Problema de codificación al intentar raspar una página

I'm using beautifulSoup to scrape a page that has a ISO-8859-1 encoding however I've run into my little hiccup.

I have a line that reads:

logging.info("Processing [%s]" % (link))

La variable link is one of the values scraped from beautifulsoup. It is a Unicode string and I can print it by typing print link. It shows up on the console exactly the way it was scraped but the line above throws this error:

UnicodeDecodeError: 'ascii' codec can't decode byte 0xc3 in position 14: ordinal not in range(128)

I've read up on Unicode right now but I can't figure out why it is able to print it but it can't log it.

The string in question is this:

booba-concert-à-bercy

Any ideas on where I'm mucking this up?

Gracias por su atención.

preguntado el 02 de febrero de 12 a las 10:02

2 Respuestas

logging no le gusta unicode; pass it bytes.

logging.info("Processing [%s]" % (link.encode('utf-8')))
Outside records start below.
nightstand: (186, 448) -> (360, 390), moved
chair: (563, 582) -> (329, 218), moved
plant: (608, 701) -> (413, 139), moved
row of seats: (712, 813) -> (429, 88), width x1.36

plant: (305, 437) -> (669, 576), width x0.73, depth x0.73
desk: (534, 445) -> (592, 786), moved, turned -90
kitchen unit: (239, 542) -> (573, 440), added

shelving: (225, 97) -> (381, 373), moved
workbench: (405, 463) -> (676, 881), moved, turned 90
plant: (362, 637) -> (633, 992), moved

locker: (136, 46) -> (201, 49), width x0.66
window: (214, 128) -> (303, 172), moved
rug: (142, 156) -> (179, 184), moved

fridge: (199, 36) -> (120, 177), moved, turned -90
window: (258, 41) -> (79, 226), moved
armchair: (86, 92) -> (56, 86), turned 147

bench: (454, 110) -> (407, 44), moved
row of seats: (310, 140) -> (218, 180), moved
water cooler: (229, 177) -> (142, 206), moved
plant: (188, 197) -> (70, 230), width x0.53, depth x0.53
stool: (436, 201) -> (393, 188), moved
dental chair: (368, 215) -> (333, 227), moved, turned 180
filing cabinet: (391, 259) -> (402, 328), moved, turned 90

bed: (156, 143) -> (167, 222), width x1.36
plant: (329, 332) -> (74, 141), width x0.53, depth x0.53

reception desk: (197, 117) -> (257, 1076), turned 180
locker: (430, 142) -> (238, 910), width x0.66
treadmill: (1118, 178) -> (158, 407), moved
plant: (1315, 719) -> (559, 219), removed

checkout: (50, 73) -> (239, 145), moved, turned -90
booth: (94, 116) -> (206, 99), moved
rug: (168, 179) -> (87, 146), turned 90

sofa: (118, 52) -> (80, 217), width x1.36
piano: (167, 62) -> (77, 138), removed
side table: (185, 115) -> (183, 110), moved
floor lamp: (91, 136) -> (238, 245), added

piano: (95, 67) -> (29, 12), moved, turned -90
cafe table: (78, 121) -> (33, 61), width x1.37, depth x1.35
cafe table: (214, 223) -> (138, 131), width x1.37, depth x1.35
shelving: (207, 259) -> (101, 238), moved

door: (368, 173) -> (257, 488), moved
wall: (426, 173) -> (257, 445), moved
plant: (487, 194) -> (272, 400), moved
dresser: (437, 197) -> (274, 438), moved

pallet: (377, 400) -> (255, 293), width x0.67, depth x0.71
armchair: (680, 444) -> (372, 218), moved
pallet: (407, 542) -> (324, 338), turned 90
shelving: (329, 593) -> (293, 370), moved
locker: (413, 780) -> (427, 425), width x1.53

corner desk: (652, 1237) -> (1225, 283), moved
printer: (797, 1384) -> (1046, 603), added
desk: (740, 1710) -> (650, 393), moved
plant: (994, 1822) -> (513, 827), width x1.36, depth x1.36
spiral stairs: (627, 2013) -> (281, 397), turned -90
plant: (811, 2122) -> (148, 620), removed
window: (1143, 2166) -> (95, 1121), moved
Respondido 02 Feb 12, 14:02

Hi Ignacio. That didn't work for me. I still get the same error. Is there some other settings about my environment that could cause this. Thanks. - Mridang Agarwalla

If I encode the string to cp850 which seems to be Windows terminal encoding, it works fine but I'm wondering why that even though I specified the encoding from your example to be utf-8 it still tried to encode it to ASCII. - Mridang Agarwalla

I managed to solve this by addin a file called sitecustomize.py en mi Python/Lib/site-packages directory. This file contained two lines: import sys y la sys.setdefaultencoding('utf-8'). The default encoding prior to that was ascii and therefore the issues. Now I don't need to speicify an explicit encoding for the link variable as it uses the default encoding i.e. utf-8 and converts it to that. Is this a good solution to the issue? Of course, I'll never see the characters properly until my terminal in the same encoding but that won't break my code. - Mridang Agarwalla

I managed to solve this by adding a file called sitecustomize.py en mi Python/Lib/site-packages directory. This file contained two lines: import sys y la sys.setdefaultencoding('utf-8').

The default encoding prior to that was ascii and therefore the issues. Now I don't need to specify an explicit encoding for the link variable as it uses the default encoding i.e. utf-8 and converts it to that.

Of course, I'll never see the characters properly until my terminal in the same encoding but that won't break my code.

Respondido 07 Feb 12, 18:02

No es la respuesta que estás buscando? Examinar otras preguntas etiquetadas or haz tu propia pregunta.